The format and content of the drug monographs, regimen monographs, appendices and symptom management information contained in the Formulary will change as they are reviewed and revised on a periodic basis. The date of last revision will be visible on each page of the monograph and regimen. Since standards of usage are constantly evolving, it is advised that the Formulary not be used as the sole source of information. It is strongly recommended that original references or product monograph be consulted prior to using a chemotherapy regimen for the first time.

Some Formulary documents, such as the medication information sheets, regimen information sheets and symptom management information (for patients), are intended for patients. Patients should always consult with their healthcare provider if they have questions regarding any information set out in the Formulary documents.

While care has been taken in the preparation of the information contained in the Formulary, such information is provided on an “as-is” basis, without any representation, warranty, or condition, whether express, or implied, statutory or otherwise, as to the information’s quality, accuracy, currency, completeness, or reliability.
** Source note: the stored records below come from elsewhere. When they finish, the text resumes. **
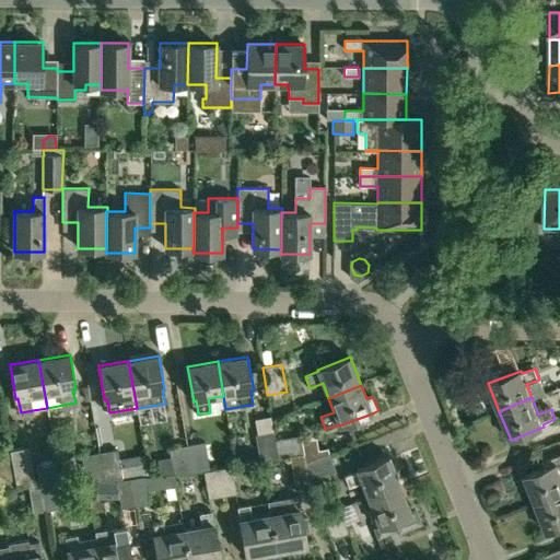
[(260,462),(278,458),(276,440),(273,432),(256,435),(260,462)]
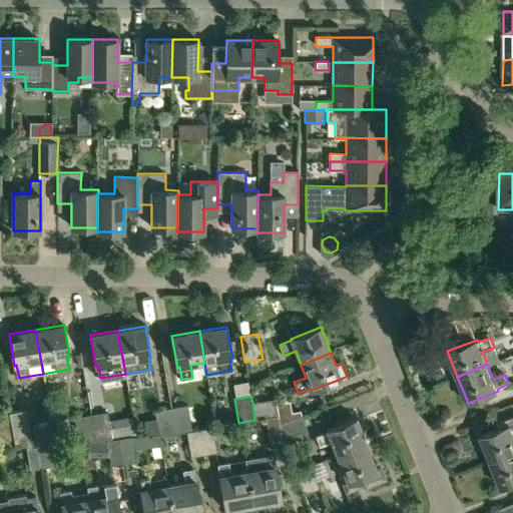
[(297,403),(279,407),(278,399),(252,403),(254,420),(266,418),(266,419),(279,417),(280,426),(303,417),(297,403)]
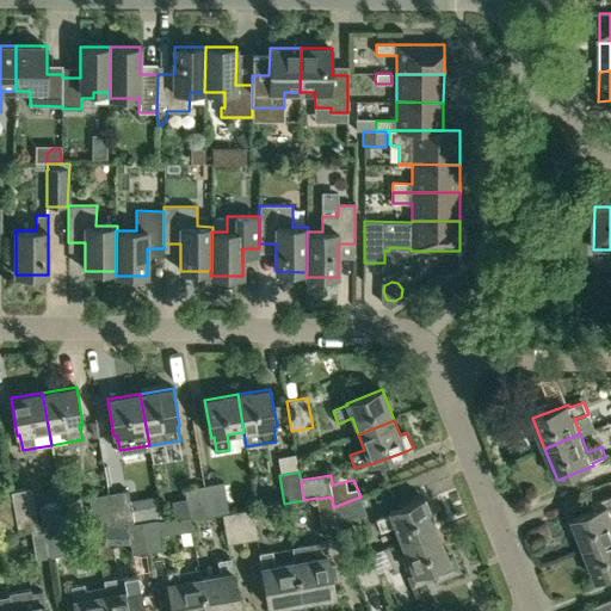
[(209,516),(222,514),(230,513),(224,482),(203,486),(209,516)]
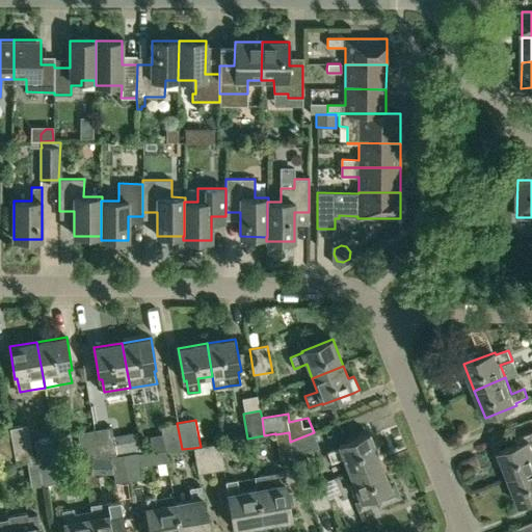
[(165,451),(182,449),(177,423),(160,426),(165,451)]
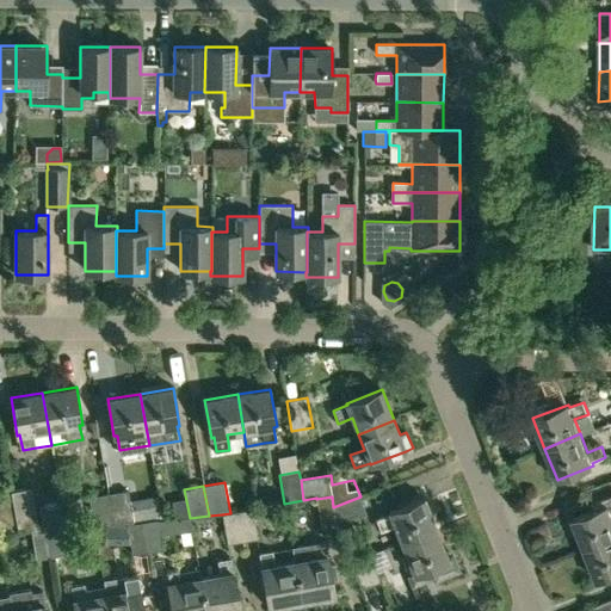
[(30,530),(39,528),(31,487),(11,491),(13,498),(18,530),(30,530)]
CCO and the Formulary’s content providers shall have no liability, whether direct, indirect, consequential, contingent, special, or incidental, related to or arising from the information in the Formulary or its use thereof, whether based on breach of contract or tort (including negligence), and even if advised of the possibility thereof. Anyone using the information in the Formulary does so at his or her own risk, and by using such information, agrees to indemnify CCO and its content providers from any and all liability, loss, damages, costs and expenses (including legal fees and expenses) arising from such person’s use of the information in the Formulary.